When a set of lines not parallel to each other are given. What is the best way of getting the visible lines? These are in the 2D space and I'm sort of viewing from y=infinity...

I thought of using divide and conquer and then getting the solution but I'm wondering if there is a better way...

What are the constraints on visibility?

Well, as far as I can see:

The lines extend up to infinity. They intersect but three lines do not intersect at the same point. They are of the form y=mx+c, where m is the slope. Well, I guess thats it... Or are you asking for something else?

Well, initially I thought that if you're at y=infinity and are looking at them, then all of them are in your field of view (assuming the 2D space your lines are in is the x,z plane). Now you're saying that the lines are in the x,y plain. Again, with a non-zero angular field of view, all lines in the plain are visible, and only the line x=0 appears as a point. So you're using 'visible' to mean something else - actually explain your problem fully and unambiguously.

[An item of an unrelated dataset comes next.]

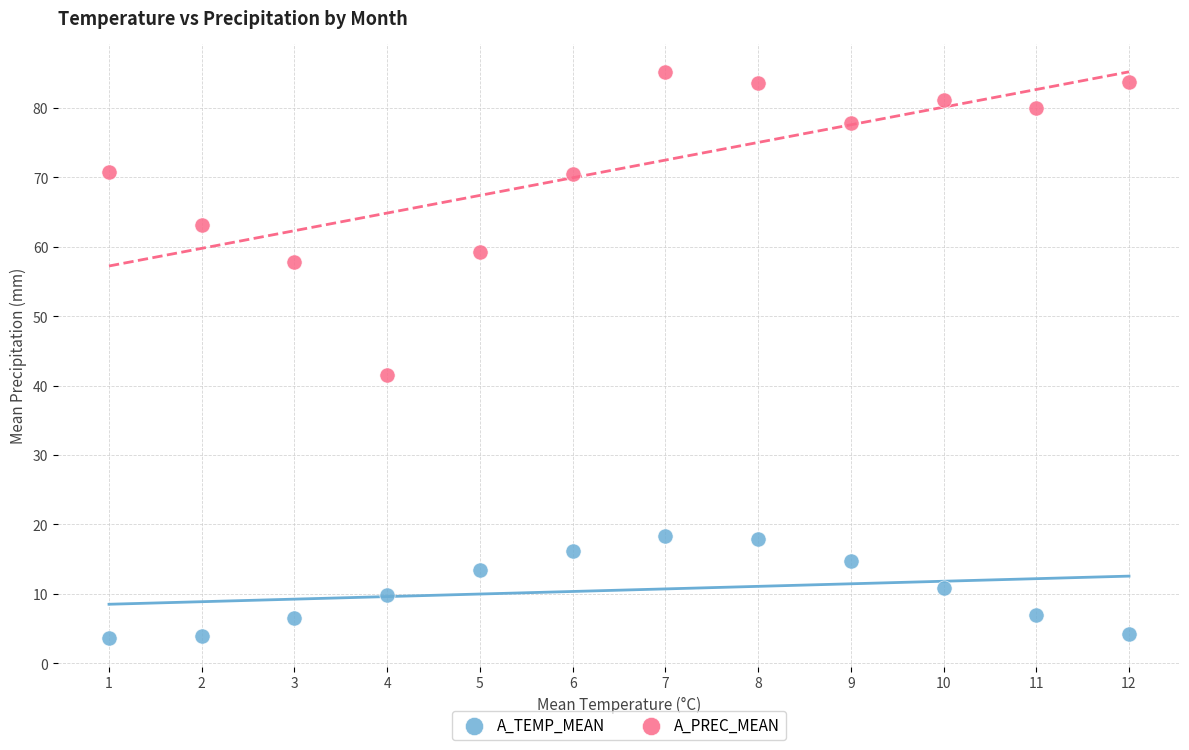

Across all series, what Y value is closest to 44?

41.6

We say that line Li is uppermost at a given x-coordinate x0 if its y-coordinate at x0 is greater than y-coodinates of all the other lines at x0. So something like mix0+ci>mjx0+cj for all i!=j. We say line Li is visible only if there is some x-coordinate at which it is uppermost so some portion of it can be seen if you look down from y=infinity. There are only two planes that are being considered in this problem I guess. We don't have the z-plane.

And no, all the lines in the plane are not visible. Its difficult to draw here, but there are many situations where the lines are not visible.

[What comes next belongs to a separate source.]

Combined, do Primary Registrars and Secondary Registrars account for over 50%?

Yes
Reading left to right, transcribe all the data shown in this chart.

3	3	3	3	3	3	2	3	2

Right - your lines occult each other. As you're 'viewing' from y=infinity, you're just solving which has the greatest y-value, so it becomes a simple linear programming problem.

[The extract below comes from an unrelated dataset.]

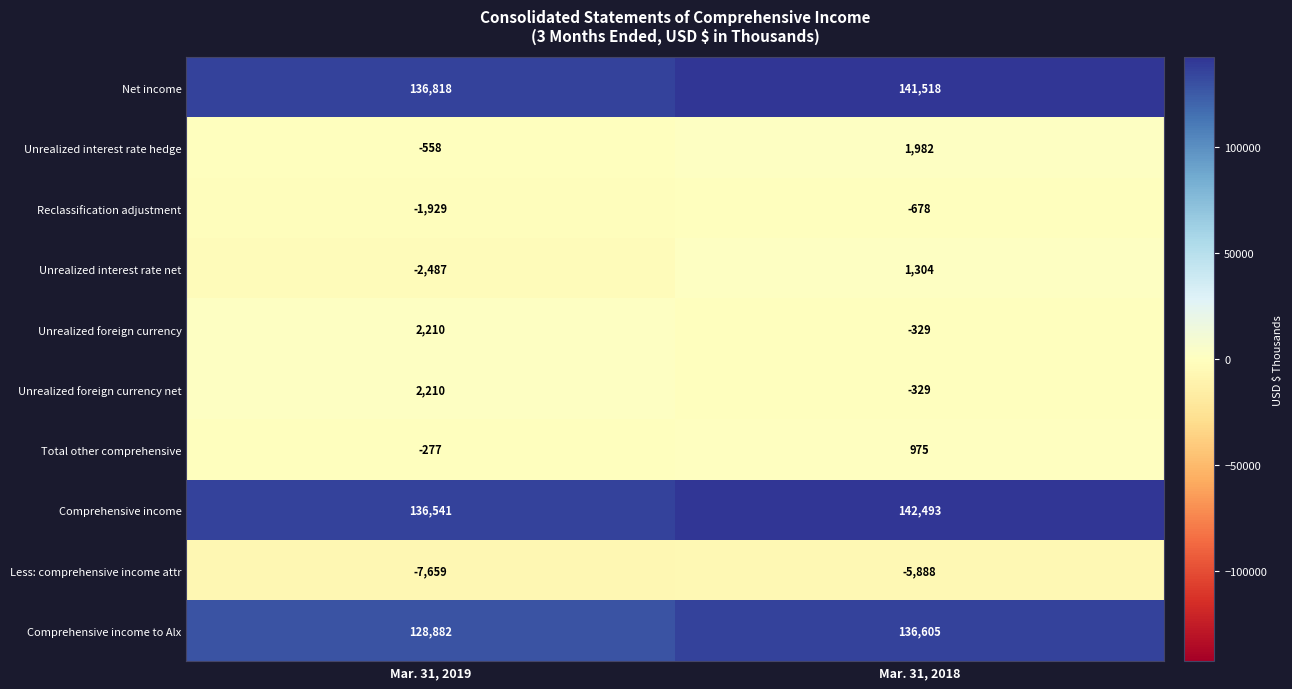

What is the sum of the Comprehensive income to Alx values at Mar. 31, 2019 and Mar. 31, 2018?

265487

Alternatively, the lines with the most extreme positive and negative gradients will have the greatest y-ordinates for x->+infinity and x->-infinity. The visible ones will be of increasing gradient with increasing x - ordinate, so you can sort them and then find successive intersections. If the x-ordinate of intersection of lines L(n) and L(n+1) is less than that of L(n-1) and L(n), then L(n) is not visible, otherwise L(n) is above L(n-1) and L(n+1) between their intersections. I haven't done a proof, but I suspect you can just do a linear scan of the sorted list, so you end up with a O(NlogN) algorithm due to the sort.